The response wasn't only that lawyers should not always be imputed with their client's views (the only thing you expressly rejected). It is that there is currently a strong norm that we should almost never consider representation as probative evidence (unless it rises to the Giuliani level where he is not acting like a lawyer anymore), even when as a factual matter it is probative of the lawyer's views. It would be a non-sequitur to argue that your argument necessarily implies that the lawyers representing Guantanamo detainees were terrorist sympathizers. It is not a non-sequitur to say that your argument implies that others are entitled to raise the question of those lawyers' patriotism and then have a long debate about whether they represented detainees because they believed everyone is entitled to a defense or because they don't believe in American Greatness or . . . etc etc.

To use your analogy, it is not "Dorf's wrong because some right-wing commentators aren't trolls." It is "you might be right factually, but there is a strong norm against calling someone a troll unless their behavior is really extreme, and we should stick to that norm because there are good policy reasons for it."

Michael C. Dorf said...

We can agree to disagree about whether my analogy about the arguments made by Hash and TJ mischaracterized their points and about whether their arguments misunderstood mine. To be clear about one thing, though, in my analogy, I meant for them to be the people making arguments in good faith and for Unknown to be the troll. I thought the double analogy was clever but it was perhaps more opaque than subtle.

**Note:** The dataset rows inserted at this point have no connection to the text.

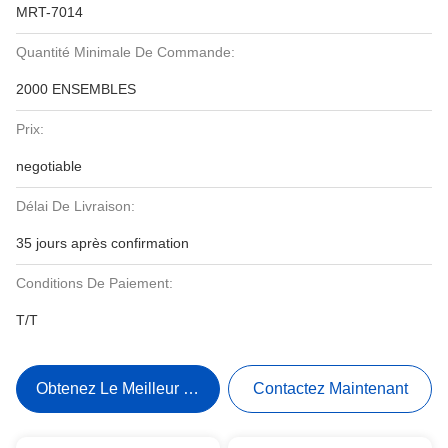
MRT-7014
Quantité Minimale De Commande:
2000 ENSEMBLES
Prix:
negotiable
Délai De Livraison:
35 jours après confirmation
Conditions De Paiement:
T/T
Obtenez Le Meilleur Prix
Contactez Maintenant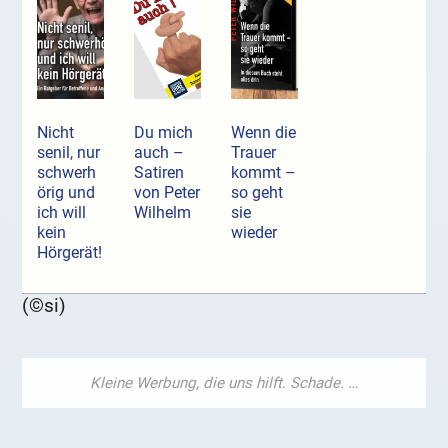
Nicht
Du mich
Wenn die
senil, nur
auch –
Trauer
schwerh
Satiren
kommt –
örig und
von Peter
so geht
ich will
Wilhelm
sie
kein
wieder
Hörgerät!
(©si)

FWIW, my colleague Brad Wendel, whose specialty is Professional Responsibility, wrote on FB (where I promoted this post) that while the strong norm TJ identifies is indeed the prevailing view in the profession, there is a growing body of work pushing back on it in the way I suggest here. And finally, I would add, as I said in the post, that I'm not even sure I disagree with the norm. I was merely arguing that it ought to be open for discussion.

Greg said...

Hashim, I can say that coming from a family that has both prosecutors and defense attorneys, and their chosen specialties do affect their views on other events. Most often this shows up in trust in law enforcement, but I have to believe that a lawyer who specializes in sexual assault defense would probably have a harder time empathizing with sexual assault victims, in that they would at least view them with more skepticism than the average person. Similarly, a prosecutor who specializes in sexual assault prosecution would probably have less empathy than the average person towards someone accused of sexual assault.

One important difference is that we as a society see less need for empathy towards those accused of sexual assault than for its victims. As Prof. Colb has indicated many times, those accused of sexual assault are, as a whole, likely guilty, and those who claim to have been sexually assaulted, likely have been. As such, a potential lack of empathy toward sexual assault victims is more likely to be considered disqualifying than a lack of empathy towards those accused of sexual assault.